The pilot plant: 2 days of training, then independent
The rollout in the pilot plant followed a fixed sequence: 2 days of on-site key-user training, 6 key users from production and quality management. Training happened not on demo material but on the plant's real processes — the first approval-ready SOP was created during the training itself.
The moment the plant's decision-makers were convinced comes down to one number: directly after the short training, the customer's key users created 10 SOPs in one hour — via Video-to-SOP, with their own smartphones, on the running process. From day 1 after training, the teams worked independently, with no Soperion staff on site.
| Metric | Value |
|---|---|
| On-site key-user training | 2 days |
| Key users trained | 6 |
| SOPs created by key users right after training | 10 in one hour |
| Independent standard creation by the teams | from day 1 |
| Rollout decision | 13 plants, Europe-wide |
Voices from the pilot plant
“This is exactly what we need.” — plant manager of the pilot plant. The statement came not after a presentation, but after his own key users had created the first SOPs on their own process.

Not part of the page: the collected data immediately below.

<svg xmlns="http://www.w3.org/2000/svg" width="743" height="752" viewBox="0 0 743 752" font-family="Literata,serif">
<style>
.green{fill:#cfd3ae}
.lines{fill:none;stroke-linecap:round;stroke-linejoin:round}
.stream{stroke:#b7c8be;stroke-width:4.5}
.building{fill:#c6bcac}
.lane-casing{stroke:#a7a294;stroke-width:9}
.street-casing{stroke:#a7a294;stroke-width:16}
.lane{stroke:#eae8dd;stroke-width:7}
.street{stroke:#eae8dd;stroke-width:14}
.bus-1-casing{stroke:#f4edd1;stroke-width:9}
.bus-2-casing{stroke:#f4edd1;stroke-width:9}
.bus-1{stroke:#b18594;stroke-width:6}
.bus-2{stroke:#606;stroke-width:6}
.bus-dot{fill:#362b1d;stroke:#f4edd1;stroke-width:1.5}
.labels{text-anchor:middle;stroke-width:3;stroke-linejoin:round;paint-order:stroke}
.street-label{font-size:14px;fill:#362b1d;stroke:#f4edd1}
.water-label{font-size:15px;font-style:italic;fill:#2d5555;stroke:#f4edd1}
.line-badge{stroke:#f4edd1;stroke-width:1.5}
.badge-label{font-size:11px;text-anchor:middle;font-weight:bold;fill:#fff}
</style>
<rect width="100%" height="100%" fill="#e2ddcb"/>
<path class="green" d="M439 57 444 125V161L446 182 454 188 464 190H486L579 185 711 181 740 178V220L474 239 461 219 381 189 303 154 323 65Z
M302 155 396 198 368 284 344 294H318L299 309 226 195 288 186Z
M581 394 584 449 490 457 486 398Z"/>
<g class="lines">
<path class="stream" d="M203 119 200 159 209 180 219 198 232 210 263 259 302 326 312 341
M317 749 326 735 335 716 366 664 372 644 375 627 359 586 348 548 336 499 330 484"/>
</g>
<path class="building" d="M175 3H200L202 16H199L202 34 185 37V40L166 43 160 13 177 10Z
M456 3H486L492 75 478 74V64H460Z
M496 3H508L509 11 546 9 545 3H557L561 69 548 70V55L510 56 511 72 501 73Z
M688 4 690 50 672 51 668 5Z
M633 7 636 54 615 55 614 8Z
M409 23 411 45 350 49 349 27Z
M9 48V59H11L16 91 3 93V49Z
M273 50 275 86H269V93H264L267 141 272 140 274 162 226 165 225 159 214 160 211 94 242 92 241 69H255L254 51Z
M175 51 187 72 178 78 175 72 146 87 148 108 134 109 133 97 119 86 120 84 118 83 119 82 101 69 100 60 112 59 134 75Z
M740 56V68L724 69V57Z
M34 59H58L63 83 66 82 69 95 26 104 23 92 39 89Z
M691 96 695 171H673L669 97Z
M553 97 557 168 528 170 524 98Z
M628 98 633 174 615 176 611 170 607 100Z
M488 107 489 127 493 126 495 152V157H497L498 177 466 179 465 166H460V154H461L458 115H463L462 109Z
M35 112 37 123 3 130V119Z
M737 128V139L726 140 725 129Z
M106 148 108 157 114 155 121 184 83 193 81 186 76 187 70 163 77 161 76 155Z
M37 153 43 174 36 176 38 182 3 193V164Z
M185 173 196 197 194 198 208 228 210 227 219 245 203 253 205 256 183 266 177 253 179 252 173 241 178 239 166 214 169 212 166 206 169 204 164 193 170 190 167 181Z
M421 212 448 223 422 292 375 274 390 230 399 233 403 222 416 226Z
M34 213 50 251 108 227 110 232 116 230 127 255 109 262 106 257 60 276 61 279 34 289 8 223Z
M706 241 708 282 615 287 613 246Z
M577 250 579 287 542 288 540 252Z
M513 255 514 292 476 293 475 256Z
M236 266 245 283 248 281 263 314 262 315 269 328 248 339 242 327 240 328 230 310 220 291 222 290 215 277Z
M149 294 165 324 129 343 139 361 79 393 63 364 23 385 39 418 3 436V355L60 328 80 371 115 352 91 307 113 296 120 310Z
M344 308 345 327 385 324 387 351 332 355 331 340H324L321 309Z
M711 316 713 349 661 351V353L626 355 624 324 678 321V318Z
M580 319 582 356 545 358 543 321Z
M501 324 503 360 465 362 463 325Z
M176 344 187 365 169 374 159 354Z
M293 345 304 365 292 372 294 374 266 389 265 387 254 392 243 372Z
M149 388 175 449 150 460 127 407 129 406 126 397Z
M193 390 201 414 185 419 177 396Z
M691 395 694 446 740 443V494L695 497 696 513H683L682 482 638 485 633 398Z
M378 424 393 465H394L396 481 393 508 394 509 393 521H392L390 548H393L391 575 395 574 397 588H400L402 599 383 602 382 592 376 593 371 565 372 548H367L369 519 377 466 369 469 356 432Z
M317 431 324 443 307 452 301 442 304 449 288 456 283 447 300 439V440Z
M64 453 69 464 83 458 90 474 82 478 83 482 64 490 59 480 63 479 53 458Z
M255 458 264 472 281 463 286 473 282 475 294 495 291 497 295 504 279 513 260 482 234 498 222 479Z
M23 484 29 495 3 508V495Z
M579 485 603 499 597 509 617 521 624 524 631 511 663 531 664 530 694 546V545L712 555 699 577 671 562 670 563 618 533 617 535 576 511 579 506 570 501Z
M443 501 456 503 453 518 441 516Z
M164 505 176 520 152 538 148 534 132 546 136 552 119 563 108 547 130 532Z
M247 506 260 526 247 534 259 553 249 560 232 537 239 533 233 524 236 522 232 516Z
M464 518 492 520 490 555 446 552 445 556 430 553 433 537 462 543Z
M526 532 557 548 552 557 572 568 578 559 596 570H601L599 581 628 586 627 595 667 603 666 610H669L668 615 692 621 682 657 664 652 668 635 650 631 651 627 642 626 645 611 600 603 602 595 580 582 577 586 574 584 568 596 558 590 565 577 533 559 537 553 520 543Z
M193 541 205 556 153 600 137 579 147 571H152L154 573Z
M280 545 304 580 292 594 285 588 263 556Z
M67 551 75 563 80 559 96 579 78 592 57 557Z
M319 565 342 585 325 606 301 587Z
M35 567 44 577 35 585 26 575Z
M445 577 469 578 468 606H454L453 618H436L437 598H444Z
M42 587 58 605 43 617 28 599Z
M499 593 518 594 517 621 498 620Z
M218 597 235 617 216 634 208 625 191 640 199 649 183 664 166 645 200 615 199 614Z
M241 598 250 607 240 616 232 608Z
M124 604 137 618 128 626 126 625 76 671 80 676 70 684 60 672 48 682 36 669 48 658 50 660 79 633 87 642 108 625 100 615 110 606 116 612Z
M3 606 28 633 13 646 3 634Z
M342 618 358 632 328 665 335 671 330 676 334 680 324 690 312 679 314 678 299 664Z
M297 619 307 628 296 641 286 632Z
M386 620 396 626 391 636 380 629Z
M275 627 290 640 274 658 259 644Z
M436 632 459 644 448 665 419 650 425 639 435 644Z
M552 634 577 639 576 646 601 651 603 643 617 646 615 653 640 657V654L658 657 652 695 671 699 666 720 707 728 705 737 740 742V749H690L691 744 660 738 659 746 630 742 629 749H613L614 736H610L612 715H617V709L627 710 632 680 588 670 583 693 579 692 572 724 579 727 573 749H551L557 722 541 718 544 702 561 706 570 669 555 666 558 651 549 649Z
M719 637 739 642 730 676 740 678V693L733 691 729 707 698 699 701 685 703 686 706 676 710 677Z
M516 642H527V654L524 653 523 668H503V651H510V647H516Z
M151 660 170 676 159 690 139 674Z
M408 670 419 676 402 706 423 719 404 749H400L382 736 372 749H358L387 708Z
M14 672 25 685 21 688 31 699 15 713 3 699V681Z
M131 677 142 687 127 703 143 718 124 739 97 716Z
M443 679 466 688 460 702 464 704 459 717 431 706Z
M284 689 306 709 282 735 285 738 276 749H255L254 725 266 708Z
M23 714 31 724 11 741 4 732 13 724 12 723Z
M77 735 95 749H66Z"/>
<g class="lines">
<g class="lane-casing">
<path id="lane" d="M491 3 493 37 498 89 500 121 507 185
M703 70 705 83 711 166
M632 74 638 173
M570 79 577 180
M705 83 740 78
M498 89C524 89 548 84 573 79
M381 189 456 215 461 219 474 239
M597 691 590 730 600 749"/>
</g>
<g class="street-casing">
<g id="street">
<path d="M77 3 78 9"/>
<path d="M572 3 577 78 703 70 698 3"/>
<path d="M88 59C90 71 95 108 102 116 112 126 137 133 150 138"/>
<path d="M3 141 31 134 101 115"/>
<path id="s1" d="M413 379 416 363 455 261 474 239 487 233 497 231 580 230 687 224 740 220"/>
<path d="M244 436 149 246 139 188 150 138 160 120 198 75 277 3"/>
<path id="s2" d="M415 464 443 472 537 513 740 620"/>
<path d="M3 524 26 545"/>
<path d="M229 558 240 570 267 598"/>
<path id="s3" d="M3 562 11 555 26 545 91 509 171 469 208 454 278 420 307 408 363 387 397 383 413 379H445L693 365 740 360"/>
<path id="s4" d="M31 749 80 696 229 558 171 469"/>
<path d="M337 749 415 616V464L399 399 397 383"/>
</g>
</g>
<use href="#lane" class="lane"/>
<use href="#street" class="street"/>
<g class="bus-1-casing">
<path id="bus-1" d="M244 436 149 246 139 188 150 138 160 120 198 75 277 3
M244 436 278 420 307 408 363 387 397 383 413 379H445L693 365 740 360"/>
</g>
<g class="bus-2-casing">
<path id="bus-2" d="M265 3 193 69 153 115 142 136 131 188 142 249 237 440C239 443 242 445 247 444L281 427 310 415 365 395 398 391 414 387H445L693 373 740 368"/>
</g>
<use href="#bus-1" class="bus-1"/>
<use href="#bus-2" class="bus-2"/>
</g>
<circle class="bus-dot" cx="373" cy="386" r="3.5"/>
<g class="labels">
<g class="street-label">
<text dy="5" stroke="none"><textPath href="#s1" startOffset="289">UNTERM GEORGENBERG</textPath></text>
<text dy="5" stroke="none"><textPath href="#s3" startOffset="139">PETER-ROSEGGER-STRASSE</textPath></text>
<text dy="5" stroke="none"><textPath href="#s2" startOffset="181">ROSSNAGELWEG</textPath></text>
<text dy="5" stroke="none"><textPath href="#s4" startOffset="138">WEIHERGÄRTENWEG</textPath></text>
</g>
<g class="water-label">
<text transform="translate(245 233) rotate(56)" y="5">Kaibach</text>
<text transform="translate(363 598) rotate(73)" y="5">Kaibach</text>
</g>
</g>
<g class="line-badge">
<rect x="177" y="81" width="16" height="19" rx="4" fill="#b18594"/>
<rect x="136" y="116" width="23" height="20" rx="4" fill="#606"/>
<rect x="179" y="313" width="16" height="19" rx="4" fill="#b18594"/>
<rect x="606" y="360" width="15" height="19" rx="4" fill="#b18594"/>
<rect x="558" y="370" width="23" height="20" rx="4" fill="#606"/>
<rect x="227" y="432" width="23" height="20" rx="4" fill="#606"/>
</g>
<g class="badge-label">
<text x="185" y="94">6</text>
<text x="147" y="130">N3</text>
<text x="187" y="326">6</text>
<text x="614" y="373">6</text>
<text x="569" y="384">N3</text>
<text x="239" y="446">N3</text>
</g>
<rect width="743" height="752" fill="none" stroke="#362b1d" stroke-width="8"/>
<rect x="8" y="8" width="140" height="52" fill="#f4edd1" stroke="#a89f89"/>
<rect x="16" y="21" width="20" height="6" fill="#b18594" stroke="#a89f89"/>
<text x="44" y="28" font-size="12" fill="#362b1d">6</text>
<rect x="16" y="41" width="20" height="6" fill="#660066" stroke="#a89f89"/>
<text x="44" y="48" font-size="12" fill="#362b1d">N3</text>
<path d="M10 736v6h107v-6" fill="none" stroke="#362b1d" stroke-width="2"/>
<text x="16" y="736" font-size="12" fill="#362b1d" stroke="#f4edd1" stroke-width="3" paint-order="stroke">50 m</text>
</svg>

“It convinces me, saves a great deal of time, and gets us to the point where we can run trainings much faster. To me this looks like absolute added value.” — quality manager of the pilot plant. The QM perspective is the most critical one in the room: whoever is responsible for audit readiness checks document control, versioning, and the approval trail first.
“It is not just SOP — you can do much more with it.” — key user. And from a sister plant that saw the pilot results: “I am thrilled. I hope we can use this at our site soon.”

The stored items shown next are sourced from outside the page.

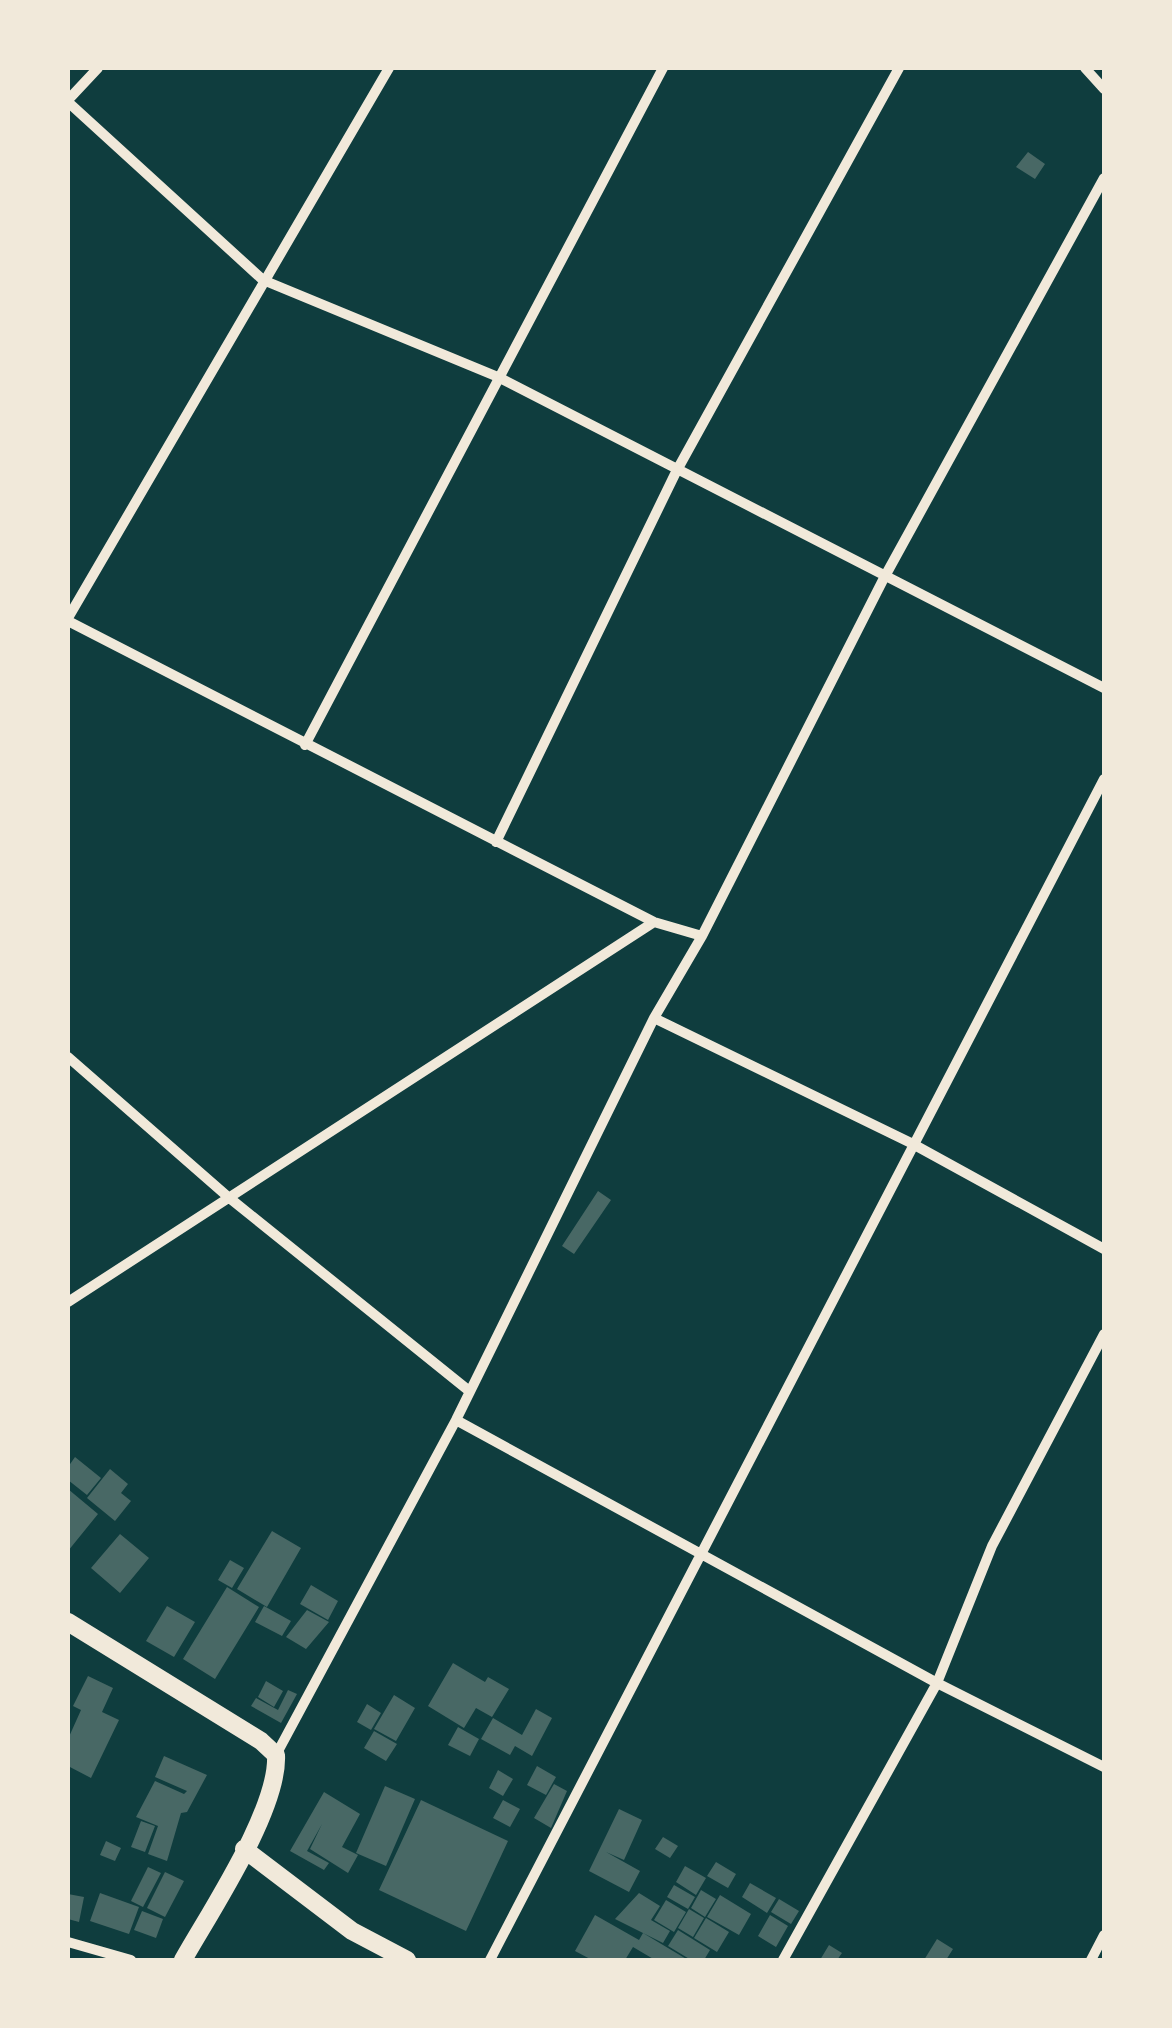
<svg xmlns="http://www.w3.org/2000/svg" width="1172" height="2028" viewBox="0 0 1172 2028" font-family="'Archivo Narrow',sans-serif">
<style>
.building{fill:#486865}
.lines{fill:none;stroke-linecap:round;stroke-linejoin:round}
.minor{stroke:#f1e9da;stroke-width:10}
.tertiary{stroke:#f1e9da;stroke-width:18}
</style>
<rect width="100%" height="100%" fill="#0f3d3e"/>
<path class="building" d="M 1028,152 L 1045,164 L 1035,179 L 1016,167 Z
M 598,1191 L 611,1200 L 574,1254 L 562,1246 Z
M 75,1457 L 101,1478 L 87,1495 L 68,1480 L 68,1467 Z
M 110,1469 L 128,1484 L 121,1493 L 131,1501 L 115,1521 L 87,1498 Z
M 68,1489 L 98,1514 L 68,1551 L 70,1516 Z
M 272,1531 L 301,1548 L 267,1607 L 237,1589 Z
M 120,1534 L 149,1558 L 120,1593 L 91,1568 Z
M 230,1560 L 244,1568 L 232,1588 L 218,1580 Z
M 311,1585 L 338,1601 L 328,1620 L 300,1604 Z
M 227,1587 L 259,1607 L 215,1679 L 183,1659 Z
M 167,1606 L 195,1622 L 174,1657 L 146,1641 Z
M 264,1606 L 291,1621 L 282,1636 L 255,1622 Z
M 307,1610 L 329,1622 L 306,1649 L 286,1637 Z
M 453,1663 L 485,1682 L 488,1677 L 509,1689 L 492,1717 L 476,1708 L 464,1728 L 428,1706 Z
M 88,1676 L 113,1688 L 102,1712 L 119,1720 L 91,1778 L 68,1766 L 68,1739 L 81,1710 L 73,1706 Z
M 266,1681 L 283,1691 L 274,1707 L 258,1697 Z
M 288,1690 L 297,1694 L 281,1723 L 251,1706 L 256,1698 L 278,1710 Z
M 394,1695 L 415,1708 L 396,1741 L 374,1729 Z
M 367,1704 L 381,1713 L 371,1730 L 357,1722 Z
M 536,1709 L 552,1718 L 532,1756 L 515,1746 L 510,1755 L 481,1739 L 493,1718 L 522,1735 Z
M 458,1727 L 479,1739 L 470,1756 L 448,1745 Z
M 374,1731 L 397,1744 L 386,1761 L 364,1748 Z
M 164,1756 L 207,1775 L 187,1812 L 181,1813 L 167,1861 L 148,1854 L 158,1826 L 136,1817 L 155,1781 L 184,1794 L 187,1791 L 155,1777 Z
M 537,1766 L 556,1777 L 546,1795 L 527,1785 Z
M 498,1770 L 513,1779 L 503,1796 L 489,1788 Z
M 554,1784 L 567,1791 L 551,1828 L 534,1818 Z
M 385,1786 L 415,1799 L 386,1866 L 356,1853 Z
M 324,1792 L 360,1814 L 342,1847 L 358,1855 L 348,1873 L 310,1849 L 322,1824 L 307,1851 L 329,1863 L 324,1870 L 290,1851 Z
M 421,1800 L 508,1841 L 466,1931 L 379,1890 Z
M 503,1800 L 520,1809 L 510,1827 L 493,1818 Z
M 619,1809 L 642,1820 L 624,1860 L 606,1852 L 640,1871 L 629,1892 L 589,1871 Z
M 141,1821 L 155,1826 L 145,1852 L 131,1847 Z
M 663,1837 L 678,1846 L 670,1858 L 655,1849 Z
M 106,1841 L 121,1848 L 115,1861 L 100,1855 Z
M 716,1862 L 736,1874 L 728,1888 L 707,1876 Z
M 685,1866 L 706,1878 L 696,1895 L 676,1882 Z
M 148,1867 L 161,1873 L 143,1907 L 131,1901 Z
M 165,1872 L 184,1881 L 165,1917 L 147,1908 Z
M 750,1883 L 776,1898 L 767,1913 L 742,1897 Z
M 674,1885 L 695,1897 L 688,1909 L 667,1897 Z
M 701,1890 L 716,1899 L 705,1917 L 691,1908 Z
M 100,1893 L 139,1907 L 129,1934 L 90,1921 Z
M 639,1893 L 660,1906 L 651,1920 L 670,1931 L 663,1943 L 615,1919 Z
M 68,1894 L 84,1897 L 79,1922 L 68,1919 Z
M 720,1895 L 751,1914 L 739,1935 L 707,1917 Z
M 779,1899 L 799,1911 L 791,1924 L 771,1912 Z
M 666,1900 L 686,1912 L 674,1932 L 654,1920 Z
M 689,1909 L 704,1918 L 693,1937 L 678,1928 Z
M 142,1911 L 163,1919 L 156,1938 L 134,1930 Z
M 595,1915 L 639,1940 L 643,1933 L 688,1960 L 655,1960 L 633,1947 L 625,1960 L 592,1960 L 575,1951 Z
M 770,1915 L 788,1926 L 776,1947 L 758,1936 Z
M 706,1918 L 729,1932 L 717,1952 L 694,1938 Z
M 678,1930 L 710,1950 L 704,1960 L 691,1960 L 668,1946 Z
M 937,1939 L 953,1949 L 946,1960 L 924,1960 Z
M 829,1945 L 842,1953 L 837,1960 L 820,1960 Z"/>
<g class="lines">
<path class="minor" d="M 1085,68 L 1104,89
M 68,100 L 98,68
M 68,102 L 263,280 L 498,377 L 1104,688
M 68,618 L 389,68
M 68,621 L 654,922 L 702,936
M 305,745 L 663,68
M 496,842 L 676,472 L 899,68
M 654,1018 L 911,1143 L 1104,1249
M 68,1057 L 227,1196 L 468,1390
M 68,1302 L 654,922
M 456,1420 L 937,1683 L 1104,1767
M 276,1755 L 456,1420 L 654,1018 L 702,936 L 884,578 L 1104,178
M 68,1942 L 131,1960
M 490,1960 L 1104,779
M 783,1960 L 937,1683 L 992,1546 L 1104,1334
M 1091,1960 L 1104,1935"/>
<path class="tertiary" d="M 68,1622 L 261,1741 L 276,1755 C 279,1809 210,1912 183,1960
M 244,1849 L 352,1931 L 407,1960"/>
</g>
<rect width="1172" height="2028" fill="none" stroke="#f1e9da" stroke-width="140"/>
</svg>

From pilot to rollout: 13 plants
After the pilot plant, the group decided on a Europe-wide rollout to 13 plants — won against evaluated alternatives the group had assessed in parallel. The deciding factor was not a single feature but the combination: creation scales through the customer's own employees instead of external documentation teams, and document control, versioning, and QR-code delivery are included in the same platform.
For a rollout, one property matters more than any demo: reproducibility. An onboarding model that took 2 days in the pilot plant can be planned across 13 plants — with a calculable training effort per site and without months-long project phases.
What transfers to other plants
The pilot-plant numbers are not an outlier; they follow from the creation model: when the process expert films and the software structures, speed depends on the number of processes, not on writing capacity. 10 SOPs in one hour is achievable wherever processes are accessible and key users are allowed to film — independent of industry and plant size.
The honest caveat: approval remains human work. Subject-matter review by the process owner is required for every standard — it takes minutes per SOP, but it does not disappear. If you read a case study where the review is “automatic” too, be skeptical.
Perguntas frequentes
- How fast do a customer's own employees create SOPs with Soperion?
- In the pilot plant of a European industrial group, 6 key users created 10 approval-ready SOPs in one hour directly after a 2-day training — on real processes, with their own smartphones. From day 1 after training, the teams worked independently.
- Why is the customer's name not published?
- The group agreed to publishing the numbers, not the name. That is common in B2B — publicly listed companies rarely release supplier references for open publication.
- Do the pilot-plant results transfer to other industries?
- Yes, because the speed comes from the creation model, not from the industry: the process expert films, the software structures. The only requirement is that processes may be filmed — faces are anonymized automatically.